### Texte fourni

┌──

Chroniques

FESTIVAL IDÉAL AU POTAGER DU ROI

Germés l’an dernier après le premier confinement, les concerts au Potager du Roi à Versailles, reprennent de plus belle tout ce mois de juillet. Cette deuxième édition, plus étoffée, a été conçue tel un « IDÉAL » qui par la musique, nous remet en lien avec la nature, celle végétale, terrestre, mais aussi celle humaine. Bienfait pour chacun et pour l’humanité entière, la musique mérite qu’on se batte pour elle. Tel est le credo de Jean-Paul Scarpitta, son directeur artistique.

 

Le concert, un rite éternel selon Jean-Paul Scarpitta

Jean-Paul Scarpitta @Jean-Paul Scarpitta

Avec près de quarante concerts, ce festival affiche l’ambition de remettre la musique vivante, trop longtemps interrompue par l’épisode pandémique, au centre de la destinée humaine. Né l’année dernière d’un élan spontané et collectif, il a été bâti en un temps record pour permettre aux musiciens de retrouver la scène et le public. David Fray et les membres du quatuor Modigliani s’étaient fait les porte-parole d’une pléiade de musiciens auprès de Jean-Paul Scarpitta qui n’a eu aucun mal à convaincre la Présidente de la Région Île-de-France, Valérie Pécresse, sensible au projet présenté et déterminée à apporter son aide. « Il fallait trouver l’endroit : nous avons cherché un lieu de nature. Les frais à engager ne devaient pas être trop importants. Rapidement nous est venue cette idée du Potager du Roi. L’École Nationale Supérieure de Paysage à demeure ici a immédiatement adhéré au projet et nous a accueillis. Nous nous sommes installés de façon « champêtre » et les concerts ont commencé seulement quatre semaines après les premières démarches. Cette année nous avons pu mieux nous équiper et nous organiser. »

└──

### Tâches à réaliser
a. Répondez à ces questions d'après la chronique sur le festival au Potager du Roi :
(i) Qui est le directeur artistique du festival ?
(ii) Combien de concerts environ le festival propose-t-il ?
(iii) Combien de temps après les premières démarches les concerts ont-ils commencé ?
b. Prolongez la chronique sur le festival au Potager du Roi en reprenant juste après sa dernière phrase.
La liste provient d'une autre source que la chronique sur le festival au Potager du Roi.

### Données à examiner
┌──

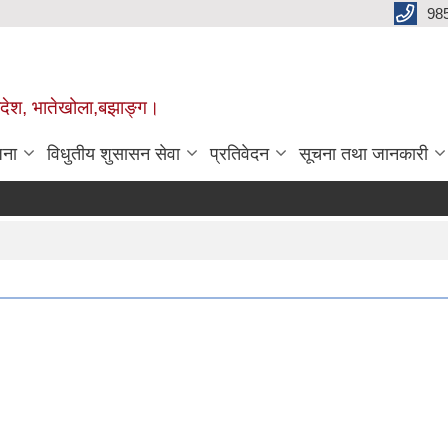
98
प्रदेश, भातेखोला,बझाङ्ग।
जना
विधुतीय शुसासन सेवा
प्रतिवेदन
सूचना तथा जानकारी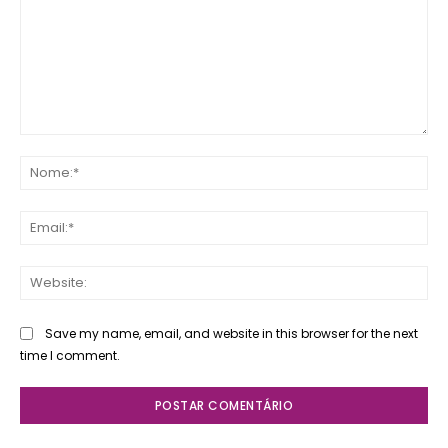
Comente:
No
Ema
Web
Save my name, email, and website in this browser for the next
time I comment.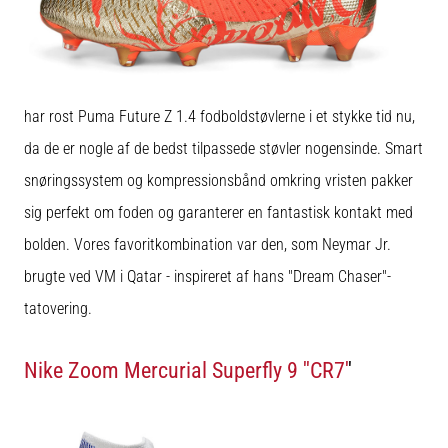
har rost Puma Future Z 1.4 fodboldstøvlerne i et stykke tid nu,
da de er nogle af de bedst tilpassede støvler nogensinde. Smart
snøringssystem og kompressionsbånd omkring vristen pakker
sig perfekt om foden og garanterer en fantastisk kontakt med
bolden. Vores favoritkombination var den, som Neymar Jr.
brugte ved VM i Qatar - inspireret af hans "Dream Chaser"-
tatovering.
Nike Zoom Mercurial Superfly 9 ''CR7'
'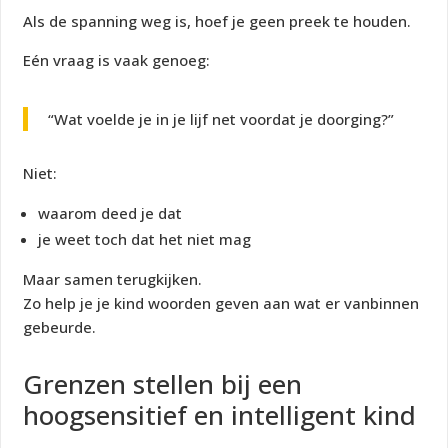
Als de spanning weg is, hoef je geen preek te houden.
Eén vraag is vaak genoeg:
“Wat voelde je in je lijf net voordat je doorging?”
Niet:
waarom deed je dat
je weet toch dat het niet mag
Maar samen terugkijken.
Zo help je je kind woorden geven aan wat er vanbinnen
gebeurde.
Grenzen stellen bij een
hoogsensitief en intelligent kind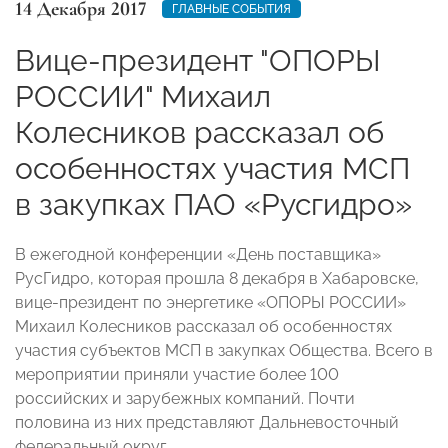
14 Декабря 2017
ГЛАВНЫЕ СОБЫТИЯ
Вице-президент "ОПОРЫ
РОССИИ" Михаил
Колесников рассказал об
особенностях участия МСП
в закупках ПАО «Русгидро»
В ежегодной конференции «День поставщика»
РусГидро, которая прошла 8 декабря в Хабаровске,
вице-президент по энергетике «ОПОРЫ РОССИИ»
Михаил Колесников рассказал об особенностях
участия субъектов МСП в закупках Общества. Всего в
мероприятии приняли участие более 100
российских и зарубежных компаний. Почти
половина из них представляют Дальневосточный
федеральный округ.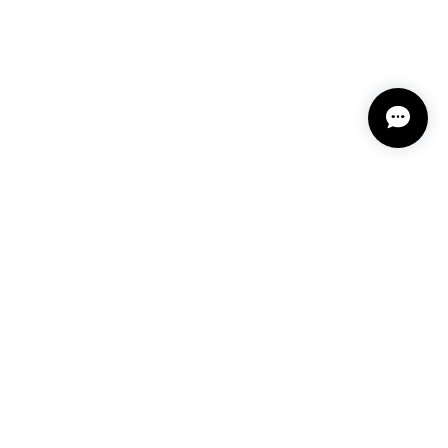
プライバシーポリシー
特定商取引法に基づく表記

└──

### Résultats de l'exercice
a.
(i) Jean-Paul Scarpitta.
(ii) Près de quarante.
(iii) Quatre semaines.

b.
L’esprit de solidarité, le désir impérieux de résister ont animé cette volonté de mettre en œuvre ce projet. Participant de ce mouvement, les artistes étaient venus jouer en contrepartie de cachets très bas. « J’ai obtenu cette année le soutien de la Commission Européenne, ce qui permet à chaque artiste de toucher désormais son cachet intégral. Nous avons bon espoir que ce soutien s’accroisse l’an prochain. Sans l’Europe, on ne pourrait rien faire pour ce vivier de talents qu’est la jeunesse actuelle, un vivier à l’échelle européenne ! Or il faut que la relève se fasse, que la transmission ait lieu, même si nous n’en avons pas fini avec cette crise sanitaire qui continue à porter durement son impact. » 

Jean-Paul Scarpitta constate cependant les effets positifs du confinement : « l’envie des musiciens de restituer leurs talents s’est accrue. On a découvert qu’ils étaient prêts à se battre pour la musique, pour retrouver leur public, qu’ils pouvaient y mettre toute leur énergie. C’est pour cette raison que des artistes de grande notoriété comme Gérard Depardieu, Carla Bruni et Fanny Ardant sont venus par amitié et ont décidé de participer à leur manière, avec leur générosité, à la programmation de ce festival, avec pour seule motivation celle de soutenir les jeunes musiciens. Nicholas Angelich qui viendra jouer le concerto l’Empereur de Beethoven avec le jeune orchestre Consuelo dirigé par Victor Julien-Laferrière, Renaud Capuçon, François-René Duchable, Gérard Caussé ont réagi de la même façon. »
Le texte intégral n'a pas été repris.